Why are the rates increasing?

A PEBP meeting report indicates that state subsidies for health insurance are projected to be less than lawmakers budgeted because of lower enrollment, higher usage of medical benefits than during the pandemic when many people paused dental and provider visits, provider shortages and because PEBP was allocated less money than it requested from the Legislature.

PEBP officials also cited high-dollar claims costs that the program is still repaying as another driver of the increasing premiums.

Every year, financial analysts predict medical inflation trends for PEBP, and the organization submits a budget request to state leaders to meet those trends. During the 2023 legislative session, the benefits program requested increases of 5 percent for medical, 8 percent for pharmacy and 2 percent for dental. However, the governor’s recommended budget, which the Legislature approved, only allocated a 3.91 percent increase for medical, a 3.67 percent increase for pharmacy and a 2 percent increase for dental.

Employees and retirees on the state insurance plan must bear any costs not covered in the final state budget. 

Could PEBP mitigate the rate increases?

PEBP did mitigate the increases by dipping into reserves. A December 2023 report shows that PEBP’s cash balance was $121 million, including $42 million in the catastrophic reserve fund. Though PEBP is prepared to spend approximately $7.3 million of that fund to reduce employee premiums from the levels originally proposed, it won’t be clear how much of the money will be gone until the end of the fiscal year, because everything is based on predictions and estimates.

Have budget shortfalls taken place in the past?

Board documents indicate that though the state has historically given PEBP allocations that are lower than what the organization has requested. Rising health care costs and a lack of upcoming contract renewals prevent the agency from negotiating for more savings.
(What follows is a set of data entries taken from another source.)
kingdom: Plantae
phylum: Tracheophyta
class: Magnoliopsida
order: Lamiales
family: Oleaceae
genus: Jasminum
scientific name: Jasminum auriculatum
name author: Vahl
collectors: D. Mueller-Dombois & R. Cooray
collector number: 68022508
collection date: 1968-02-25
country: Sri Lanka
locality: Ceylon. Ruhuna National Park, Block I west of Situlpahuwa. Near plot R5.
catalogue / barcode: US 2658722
How do employees and retirees view the increases?

The Nevada Faculty Alliance has said that state employees should not be subjected to such large premium increases, but the current plan is the “best we could do given the State’s underfunding of PEBP.”
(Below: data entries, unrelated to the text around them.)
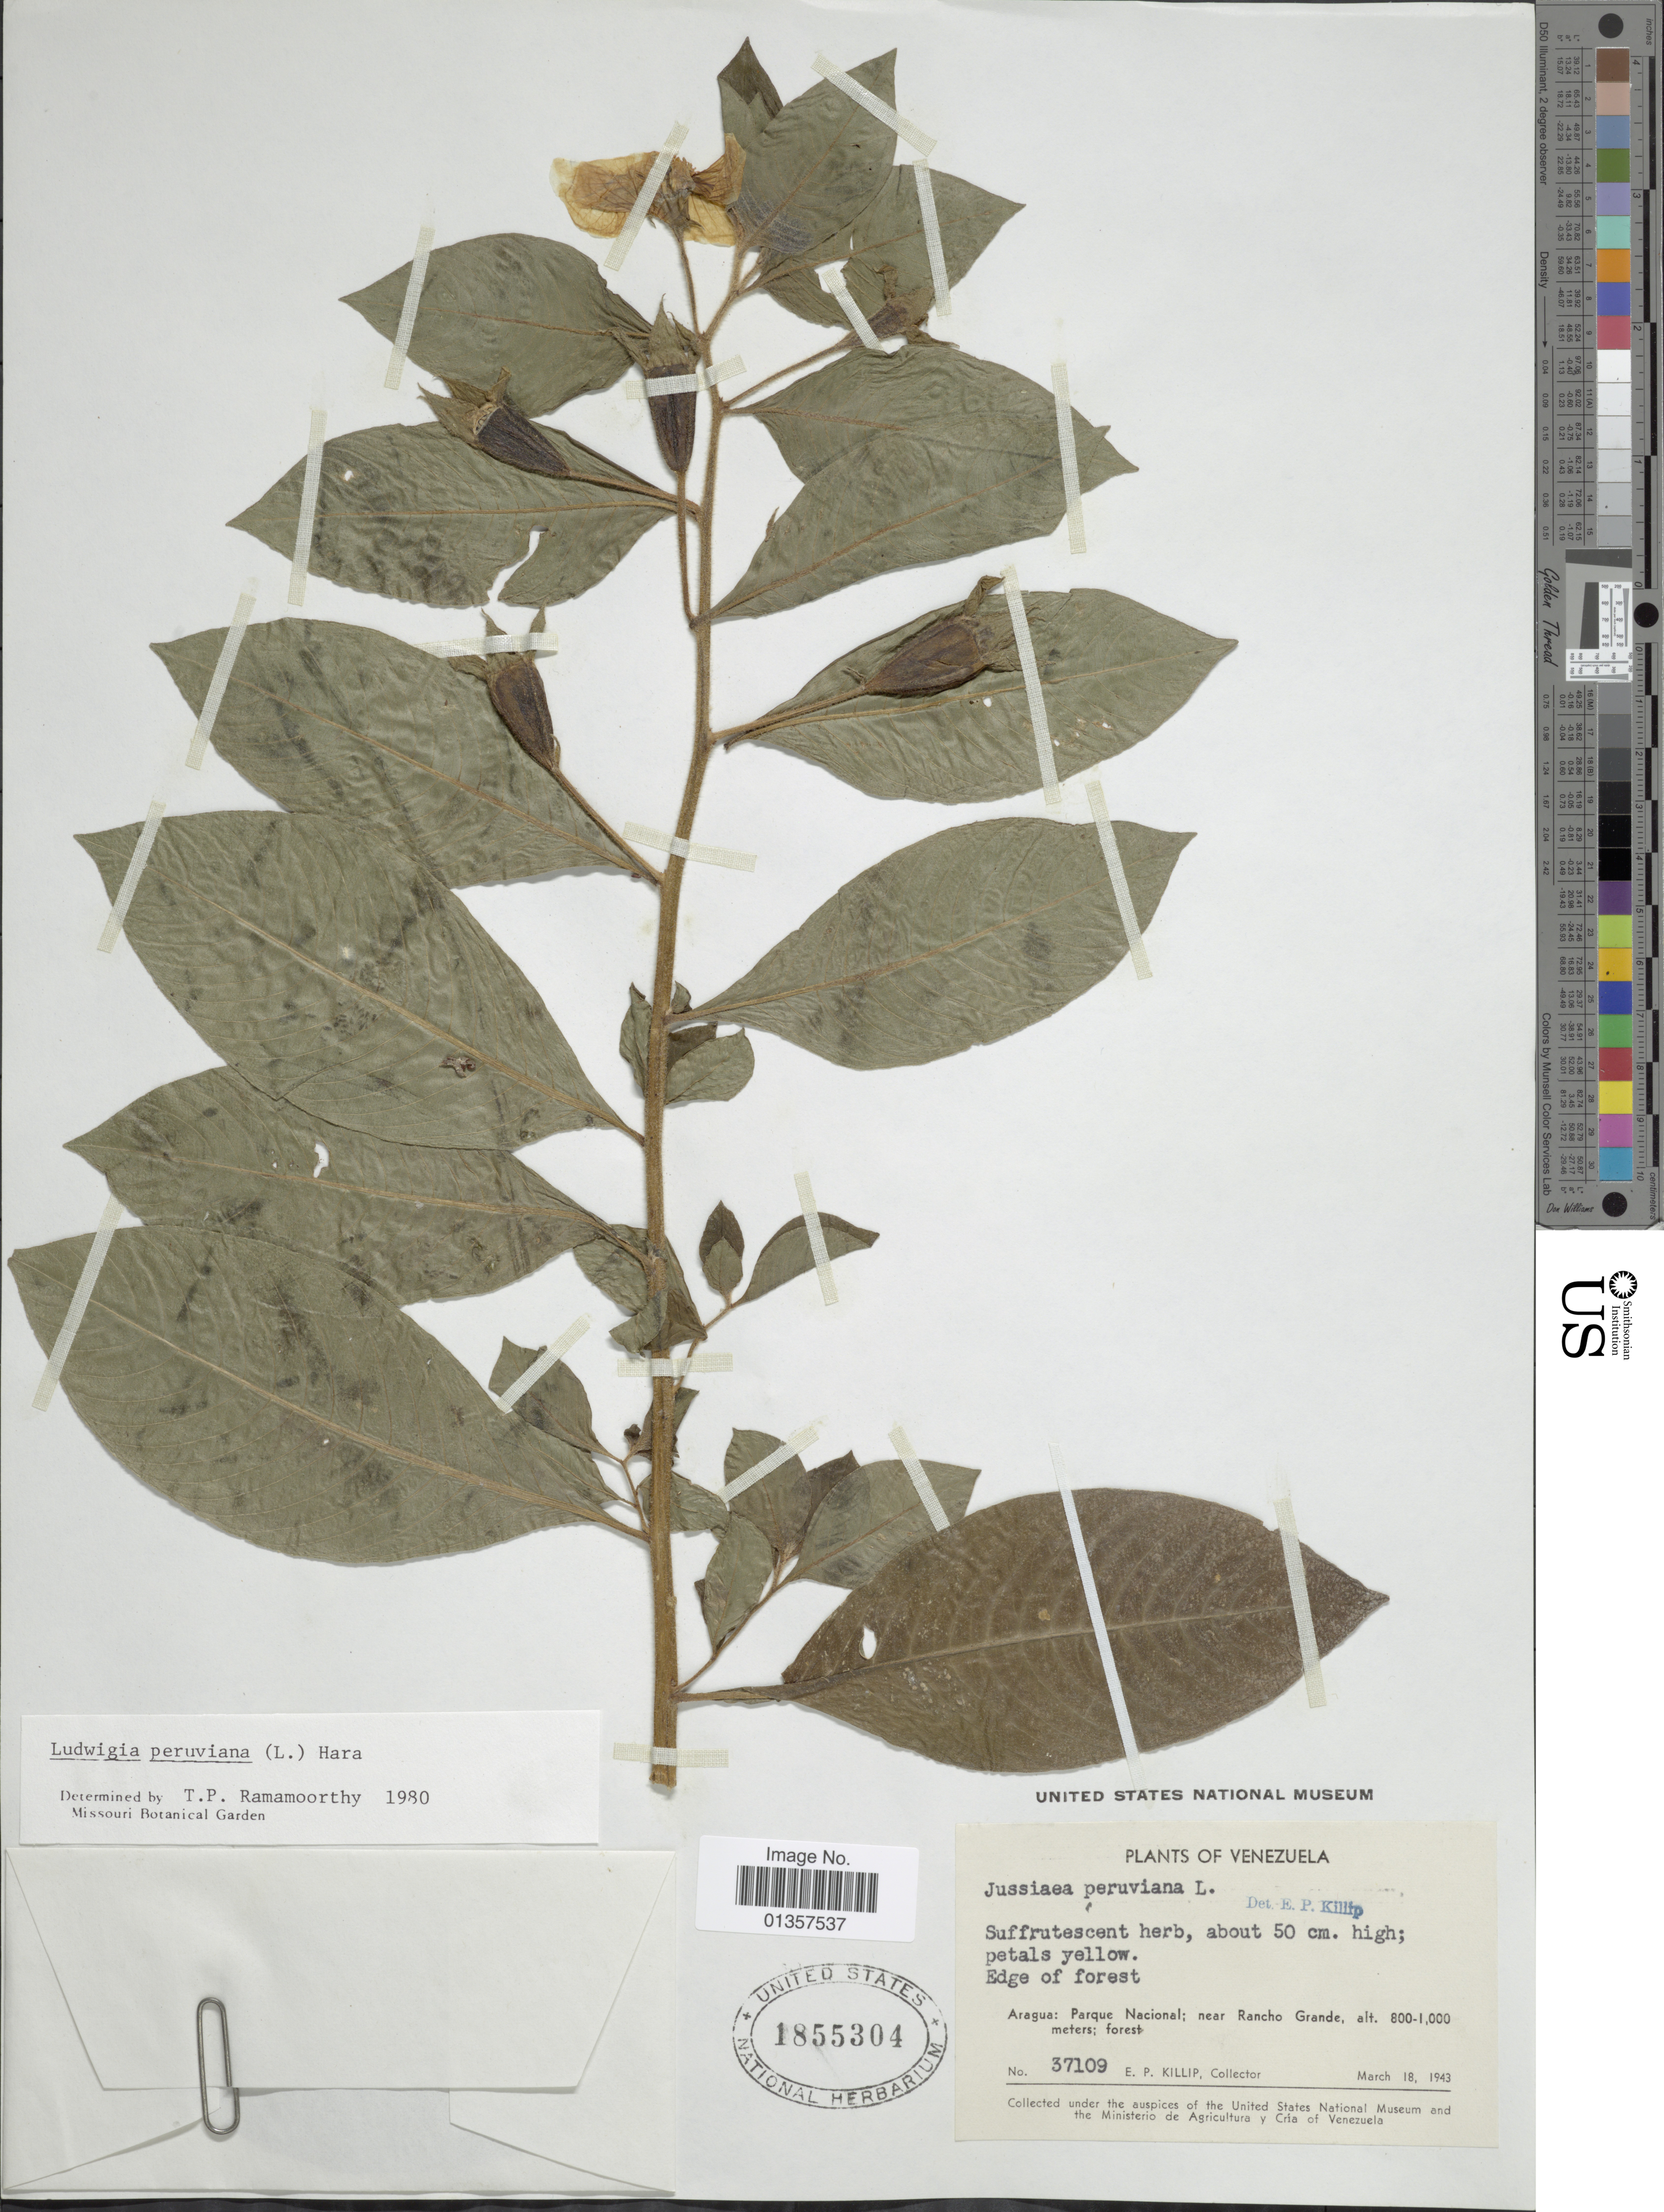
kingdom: Plantae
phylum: Tracheophyta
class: Magnoliopsida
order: Myrtales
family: Onagraceae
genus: Ludwigia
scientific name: Ludwigia peruviana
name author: (L.) H. Hara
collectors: E. P. Killip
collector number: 37109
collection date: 1943-03-18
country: Venezuela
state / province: Aragua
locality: Parque Nacional; near Rancho Grande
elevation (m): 800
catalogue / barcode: US 1855304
Kent Ervin with the Nevada Faculty Alliance said the projected premium increase is “still too high,” and it would be helpful if the state paid 100 percent of the employee-only premium, which is in line with local governments.

“If the state followed that policy, we could better compete in recruiting employees, and we would not be subjected to large year-to-year volatility in premiums,” he said.

What will employees and retirees end up paying?

Starting July 1, 2024, monthly premiums will increase between $8 and $53, depending on plan choice and tier, as noted in the following table:

PEBP Employee Premiums

Dependent Tier
Plan Year 2024Plan Year 2025
Participant only$47$68$161$55$85$181
Participant and spouse$251$293$479$271$331$523
Participant and children$123$153$280$136$178$310
Participant and family$328$378$598$352$424$652
CDHP refers to participants in the Consumer Driven Health Plan, CP refers to participants in the Copay Plan, which used to be a low-deductible plan but is now a zero-deductible plan, and HMO/EPO refers to the Health Maintenance Organization participants in Southern Nevada or Exclusive Provider Organization participants in Northern Nevada. (The rates are rounded up)

Will coverage change?

Under the plans, coverage should remain the same. PEBP is also implementing programs for specific surgeries and cancer treatments at Centers of Excellence, which are hospitals or health care facilities where patients return to receive care for certain acute conditions. Certain services provided under the Centers of Excellence benefit are fully covered, meaning there are no out-of-pocket costs, such as copays or coinsurance.

A table in this story was updated on 4/5/2024 at 11:01 a.m. to reflect the latest naming convention of the Copay Plan in the table.